Namun, di balik potensinya, startup lingkungan harus menghadapi tantangan terbesar, yakni terkait model bisnis apa yang menjadi core atau inti bisnis startup tersebut. “Meskipun banyak pihak yang akan menggunakan startup karena memiliki manfaat terhadap lingkungan, kalau tidak ada model bisnis yang memungkinkan startup tersebut memperoleh pendapatan, dia tidak akan bertahan,” jelasnya kepada Alinea.id, bulan lalu.

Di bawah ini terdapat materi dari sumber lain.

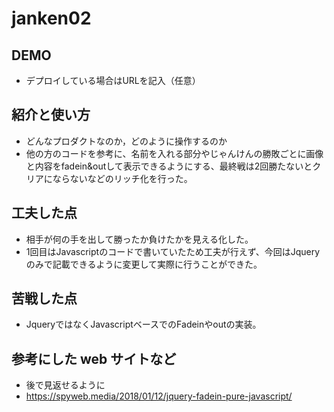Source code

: # janken02

## DEMO

  - デプロイしている場合はURLを記入（任意）

## 紹介と使い方

  - どんなプロダクトなのか，どのように操作するのか
  - 他の方のコードを参考に、名前を入れる部分やじゃんけんの勝敗ごとに画像と内容をfadein&outして表示できるようにする、最終戦は2回勝たないとクリアにならないなどのリッチ化を行った。

## 工夫した点
  - 相手が何の手を出して勝ったか負けたかを見える化した。
  - 1回目はJavascriptのコードで書いていたため工夫が行えず、今回はJqueryのみで記載できるように変更して実際に行うことができた。

## 苦戦した点
  - JqueryではなくJavascriptベースでのFadeinやoutの実装。

## 参考にした web サイトなど
  - 後で見返せるように
  - https://spyweb.media/2018/01/12/jquery-fadein-pure-javascript/
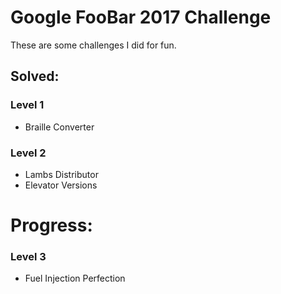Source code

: # Google FooBar 2017 Challenge
These are some challenges I did for fun.

## Solved:
### Level 1
* Braille Converter

### Level 2 
* Lambs Distributor
* Elevator Versions

# Progress:
### Level 3 
* Fuel Injection Perfection
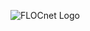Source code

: ![FLOCnet Logo]("data:image/png;base64,iVBORw0KGgoAAAANSUhEUgAABDgAAAQ4CAYAAADsEGyPAAAAAXNSR0IArs4c6QAAIABJREFUeF7s3QfUXGWZAOAXRZGOCFY6uBZAurqwUqSsuKggRRQrVVAQBKRIld4EKaH3SAkpEiBAekIS0iC9QnrvPSF9z/zRXUCS")
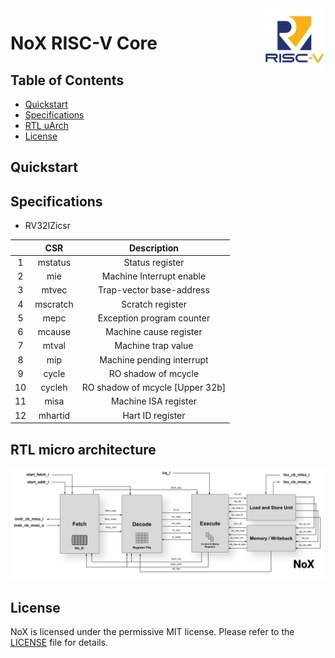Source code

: <img align="right" alt="nox_logo" src="docs/img/rv_logo.png" width="100"/>

# NoX RISC-V Core
## Table of Contents
* [Quickstart](#quick)
* [Specifications](#spec)
* [RTL uArch](#uarch)
* [License](#lic)

## <a name="quick"></a> Quickstart

## <a name="spec"></a> Specifications

* RV32IZicsr

|    |    CSR   |           Description           |
|:--:|:--------:|:-------------------------------:|
|  1 |  mstatus |         Status register         |
|  2 |    mie   |     Machine Interrupt enable    |
|  3 |   mtvec  |     Trap-vector base-address    |
|  4 | mscratch |         Scratch register        |
|  5 |   mepc   |    Exception program counter    |
|  6 |  mcause  |      Machine cause register     |
|  7 |   mtval  |        Machine trap value       |
|  8 |    mip   |    Machine pending interrupt    |
|  9 |   cycle  |       RO shadow of mcycle       |
| 10 |  cycleh  | RO shadow of mcycle [Upper 32b] |
| 11 |   misa   |       Machine ISA register      |
| 12 |  mhartid |         Hart ID register        |

## <a name="uarch"></a> RTL micro architecture
![NoX uArch](docs/img/nox_diagram.svg)

## <a name="lic"></a> License
NoX is licensed under the permissive MIT license. Please refer to the [LICENSE](LICENSE) file for details.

Karenanya, Fajrin menyarankan agar pemilik dan pendiri startup dapat memetakan pihak-pihak yang nantinya akan terkait dengan startup tersebut. Kemudian, manfaat apa saja yang bisa didapatkan oleh pihak-pihak tersebut saat menggunakan platform. Agar lebih menarik, pendiri startup juga tidak harus menarik biaya dari setiap pihak.

Ilustrasi Pixabay.com.

“Bisa saja misalnya kalian menarik biaya dari pihak korporasi, namun tidak menarik biaya dari pihak individu. Ini yang disebut dengan model bisnis ganda atau double side business model,” imbuh dia.

Tidak kalah penting ialah terkait sumber daya manusia (SDM) pengembang startup. Fajri bilang, dalam suatu startup, sebaiknya ada satu atau beberapa orang petinggi yang menguasai bidang yang menjadi dasar pengembangan startupnya. Sebagai contoh, dalam satu startup pengelolaan sampah, setidaknya ada satu co-founder yang berasal atau sangat memahami tentang bidang pengelolaan sampah.

“Karena dengan itu, implementasi dari core bisnis startup akan berjalan lebih baik. Selain itu, penting untuk terus mengembangkan kemampuan dan update akan isu-isu terkini agar startup kalian tetap relevan,” tutur dia.